### [Texte à lire]
Si les parents paient le menu complet avec une entrée, un plat et un dessert, 4,30 euros, le ministère assure la différence. Monique Ludovicy ne souhaite pas évoquer les montants subventionnés, jugeant qu’il s’agit là d’éléments relevant de la gestion interne de son administration. Le budget annuel du ministère pour les cantines scolaires est de onze millions d’euros, hors frais de personnel. Un marché important donc pour les firmes de restauration collective. Mais plus question de tricher sur la qualité de la marchandise ni de jongler avec les prix surfaits des fournisseurs. Le ministère a désormais l’œil sur les factures des fournisseurs et se réserve aussi le droit de demander des audits à ses prestataires ou de se faire ouvrir leur comptabilité. Les entreprises y voient bien sûr une immixion et certaines auront sans doute du mal à s’adapter aux règles de la transparence. Les nouveaux contrats qui sortiront des appels d’offres de cette semaine intègrent désormais des dispositions permettant à l’Éducation nationale de résilier des contrats en cours de route en cas de non respect du cahier des charges. C’était une chose quasi impossible avant.
On est à mille lieues des premières soumissions qui virent le jour dans les années 2000 où les contrats étaient négociés de manière plus ou moins arbitraire. « C’était une black box », reconnaît aujourd’hui Monique Ludovicy.

### [Consignes]
**a)** D'après le texte sur les cantines scolaires, quels sont les éléments qui composent le menu complet payé par les parents ?
**b)** Recopiez, dans le texte sur les cantines scolaires, tout ce qui va de « On est à mille » jusqu'à « aujourd’hui Monique Ludovicy. ».

### [Extrait de données]
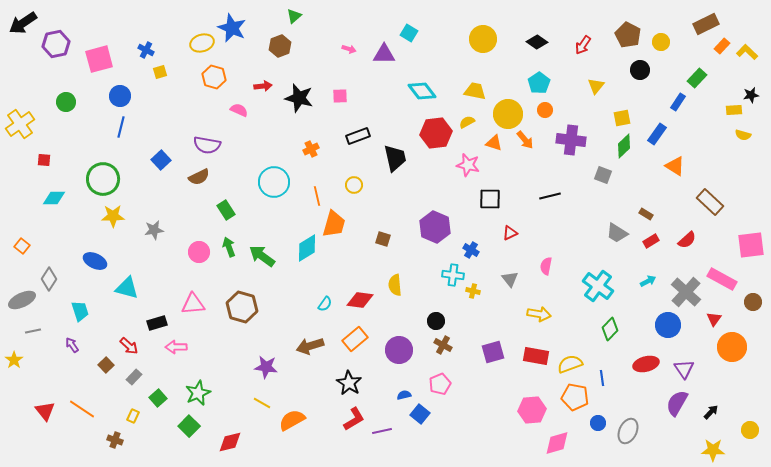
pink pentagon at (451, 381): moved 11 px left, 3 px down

### [Réponses]
**a)**
- une entrée
- un plat
- un dessert

**b)**
On est à mille lieues des premières soumissions qui virent le jour dans les années 2000 où les contrats étaient négociés de manière plus ou moins arbitraire. « C’était une black box », reconnaît aujourd’hui Monique Ludovicy.